The Benefits of SharePoint’s Hub Architecture

To anyone like me who has been working to keep up with the many changes to SharePoint over the last few years, the words “major platform upgrade” bring back painful memories of cumulative updates and complicated infrastructure changes. Fortunately for us, with SharePoint Online, updates are released much more frequently and in much smaller pieces than with past versions of the SharePoint Platform. Unfortunately, that also means we need to pay much closer attention to the small features released by SharePoint to find those that could have a major impact. Today I’m going to share a few modern SharePoint features that can save you (or your company) time and money by eliminating some frequently performed and repetitive tasks while utilizing the latest in modern architecture and design.

Hubs & History

Some of the most repetitive and frequent tasks performed by Site Owners after creating a SharePoint site are:

  1.  Setting up the Site Navigation
  2. Applying company theme’s and styles

With a little bit of setup work by a SharePoint Admin, this time can be completely eliminated for most sites by using Hubs! Before we dive too deep into Hubs and what you can do with them, let’s talk a bit about their predecessor – subsites.
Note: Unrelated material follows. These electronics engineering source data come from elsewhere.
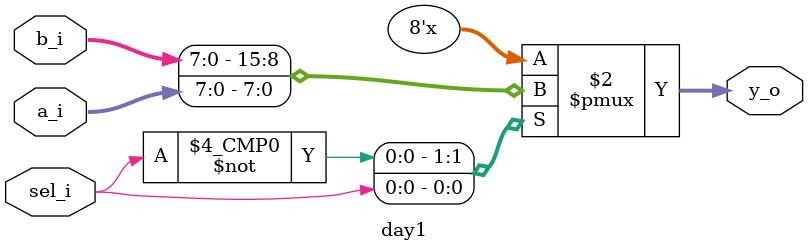
<source format=sv>

module day1 (
  input   wire [7:0]    a_i,
  input   wire [7:0]    b_i,
  input   wire          sel_i,
  output  reg [7:0]    y_o
);

  //assign y_o = sel_i ? a_i : b_i;
  always @(a_i,b_i,sel_i) begin
    case(sel_i)
    2'b00: y_o = b_i;
    2'b01: y_o = a_i;
    default: y_o = 0;
    endcase
  end

endmodule
</source>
In the past, the only way to group sites together and benefit from inheritance was to create subsites within a Site Collection. In most cases this  led to a requirement to break permissions inheritance between the root Site Collection and children subsites, plus a justified fear of changing the root Site Collection for the unknown impact the change could have on children subsites.

Animated connectors

Now, with SharePoint Online, any Communication or Team site can be registered by a SharePoint Administrator as a Hub, then either Administrators or Power Users can associate other Communication or Team sites to Hub sites. This frees up the parent/child relationship and allows users and administrators to freely re-arrange sites as needed without having to move sites, folders, files or even change security.

Connection graphic

Theme & Navigation

SharePoint Hubs provide a way to organize & group site collections, but there are a few more benefits that make them a much better alternative to subsites. The most obvious benefit when looking at a Hub site is the additional navigation menu, but as you associate other site collections to the Hub you really start to see the benefit of accumulated time saved. The Hub navigation menu and applied theme are automatically applied to all sites that are associated to a Hub – meaning if you have 7 departments, each with their own Hub and have 200+ associated site collections, changes can be applied to only those 7 Hubs and will then automatically be inherited from the remaining 200+ sites.

Color pallete
Page snap

Site Scripts & Design Templates

Some of the most exciting changes coming from the SharePoint Team are around Site Scripts and Site Designs. Now don’t let “Scripts” intimidate you – they’re a no-code, declarative JSON solution to perform small actions such as joining a hub site, updating navigation links, and applying a theme.

Preview window

Designs might sound intimidating as well, but essentially they’re just ways to apply those Site Scripts either to existing sites or future sites as part of the creation process. If you’ve created a Communication site recently, you might have noticed the default design templates available for Showcase and Topic:

communication site design setup screen

Conclusion

There are even more benefits from using Hubs that I haven’t covered, such as gaining a shared search scope and shared/aggregated News that can be consumed in the News webpart, with even more features expected and on the Microsoft Feature Roadmap! By grouping your company intranet sites into Hubs, you’ll be saving your users time both due to the enhanced navigation and the automatically applied site theme & styling.